[A Voyage of Consolation by Sara Jeannette Duncan]@TWC D-Link book
A Voyage of Consolation

CHAPTER XI
9/14

The Rome of my imagination was as distinctly seven-hilled as a quadruped is four-legged, the Rome I saw had no eminences to speak of anywhere.
Perhaps, as poppa suggested, business had moved away from the hills and we should find them in the suburbs, but this we were obliged to leave unascertained.
Through the warm empty streets we drove and looked at Rome.

It was driving through time, through history, through art, and going backward.
And through the Christian religion, for we started where the pillar of Pius IX., setting forth the doctrine of the Immaculate Conception, reaffirmed a modern dogma of the great church across the Tiber; and we rattled on past other and earlier memorials of that church thick-built into the Middle Ages, and of the Early Fathers, and of the very Apostles.

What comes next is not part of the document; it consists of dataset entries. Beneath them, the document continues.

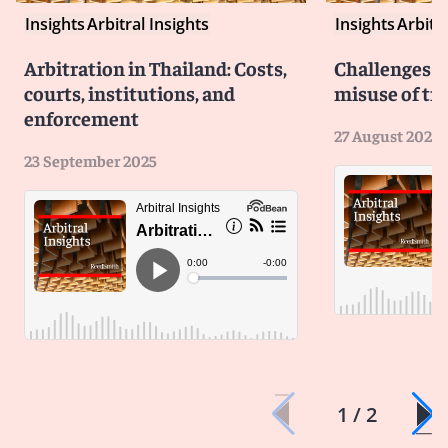
Insights
Arbitral Insights
Insights
Arbitra
Arbitration in Thailand: Costs,
Challenges b
courts, institutions, and
misuse of tri
enforcement
27 August 2025
23 September 2025
1 / 2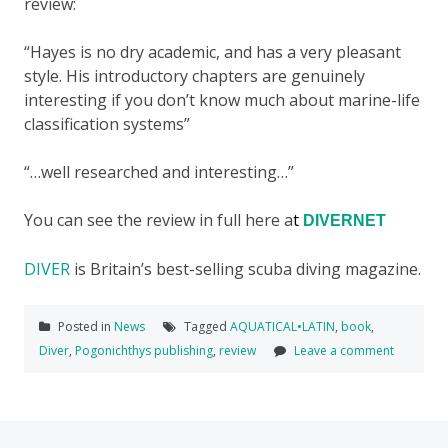
review:
“Hayes is no dry academic, and has a very pleasant
style. His introductory chapters are genuinely
interesting if you don’t know much about marine-life
classification systems”
“…well researched and interesting…”
You can see the review in full here a
t
DIVERNET
DIVER
is Britain’s best-selling scuba diving magazine.
Posted in
News
Tagged
AQUATICAL•LATIN
,
book
,
Diver
,
Pogonichthys publishing
,
review
Leave a comment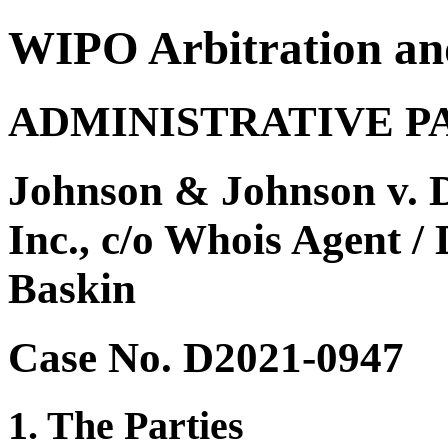
WIPO Arbitration an
ADMINISTRATIVE P
Johnson & Johnson v. D
Inc., c/o Whois Agent / 
Baskin
Case No. D2021-0947
1. The Parties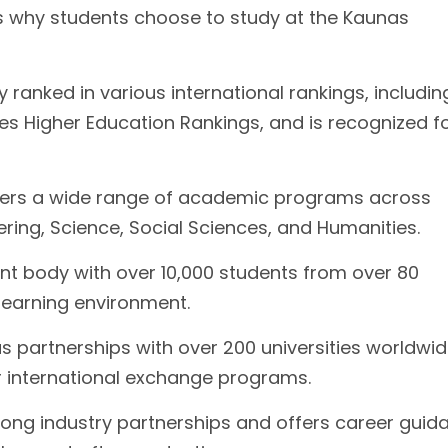
s why students choose to study at the Kaunas
 ranked in various international rankings, includi
s Higher Education Rankings, and is recognized fo
fers a wide range of academic programs across
eering, Science, Social Sciences, and Humanities.
ent body with over 10,000 students from over 80
 learning environment.
as partnerships with over 200 universities worldwid
or international exchange programs.
rong industry partnerships and offers career guid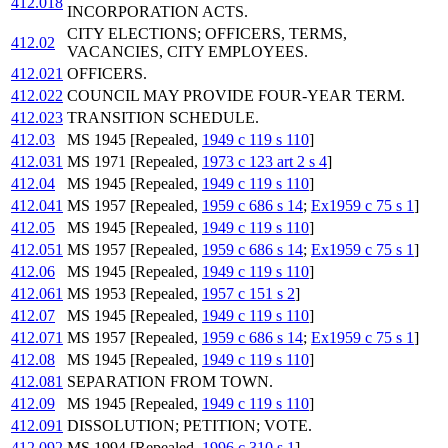
412.018
INCORPORATION ACTS.
CITY ELECTIONS; OFFICERS, TERMS,
412.02
VACANCIES, CITY EMPLOYEES.
412.021
OFFICERS.
412.022
COUNCIL MAY PROVIDE FOUR-YEAR TERM.
412.023
TRANSITION SCHEDULE.
412.03
MS 1945 [Repealed,
1949 c 119 s 110
]
412.031
MS 1971 [Repealed,
1973 c 123 art 2 s 4
]
412.04
MS 1945 [Repealed,
1949 c 119 s 110
]
412.041
MS 1957 [Repealed,
1959 c 686 s 14
;
Ex1959 c 75 s 1
]
412.05
MS 1945 [Repealed,
1949 c 119 s 110
]
412.051
MS 1957 [Repealed,
1959 c 686 s 14
;
Ex1959 c 75 s 1
]
412.06
MS 1945 [Repealed,
1949 c 119 s 110
]
412.061
MS 1953 [Repealed,
1957 c 151 s 2
]
412.07
MS 1945 [Repealed,
1949 c 119 s 110
]
412.071
MS 1957 [Repealed,
1959 c 686 s 14
;
Ex1959 c 75 s 1
]
412.08
MS 1945 [Repealed,
1949 c 119 s 110
]
412.081
SEPARATION FROM TOWN.
412.09
MS 1945 [Repealed,
1949 c 119 s 110
]
412.091
DISSOLUTION; PETITION; VOTE.
412.092
MS 1994 [Repealed,
1996 c 310 s 1
]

All heaped and crowded and over-built, solid and ragged, decaying and defying decay, clinging to her traditions with both hands, old Rome jostled before us.

Presently uprose a great and crumbling arch and a difference, and as we passed it the sound of the life of the city died indistinctly away and a silence grew up, with the smell of the sun upon grasses and weeds, and we stopped and looked down into Caesar's world, which lay below us, empty.

We gazed in silence for a moment, and then Emmeline remarked that she could make as good a Forum with a box of blocks.
"I shouldn't wonder but what you express the sentiments of all present," said her father admiringly.